YOUR INSTRUCTIONS
Copy the records word for word, starting with the line containing "one of six national" and continuing through the line containing "Attorneys in the".

*** Opening THE DATA ***

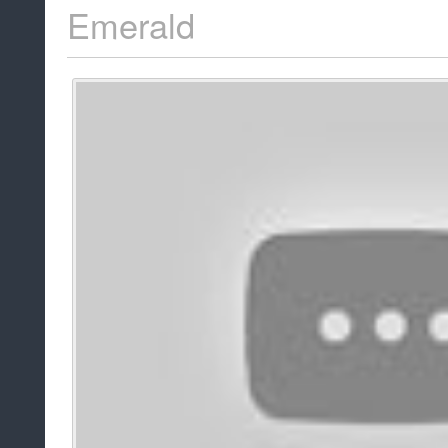
Emerald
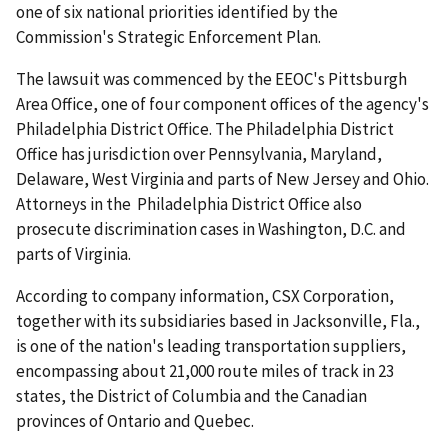
one of six national priorities identified by the
Commission's Strategic Enforcement Plan.
The lawsuit was commenced by the EEOC's Pittsburgh
Area Office, one of four component offices of the agency's
Philadelphia District Office. The Philadelphia District
Office has jurisdiction over Pennsylvania, Maryland,
Delaware, West Virginia and parts of New Jersey and Ohio.
Attorneys in the Philadelphia District Office also
prosecute discrimination cases in Washington, D.C. and
parts of Virginia.
According to company information, CSX Corporation,
together with its subsidiaries based in Jacksonville, Fla.,
is one of the nation's leading transportation suppliers,
encompassing about 21,000 route miles of track in 23
states, the District of Columbia and the Canadian
provinces of Ontario and Quebec.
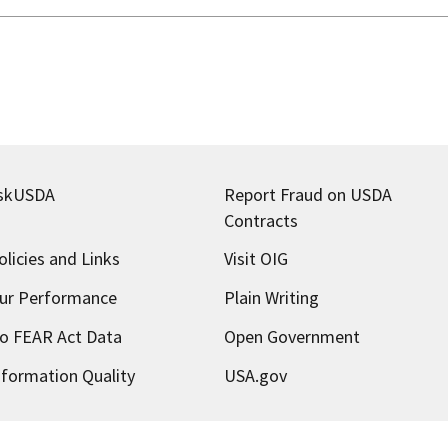
skUSDA
Report Fraud on USDA
Contracts
olicies and Links
Visit OIG
ur Performance
Plain Writing
o FEAR Act Data
Open Government
nformation Quality
USA.gov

*** Closing THE DATA ***

REPLY TO THE EXERCISE
one of six national priorities identified by the
Commission's Strategic Enforcement Plan.
The lawsuit was commenced by the EEOC's Pittsburgh
Area Office, one of four component offices of the agency's
Philadelphia District Office. The Philadelphia District
Office has jurisdiction over Pennsylvania, Maryland,
Delaware, West Virginia and parts of New Jersey and Ohio.
Attorneys in the Philadelphia District Office also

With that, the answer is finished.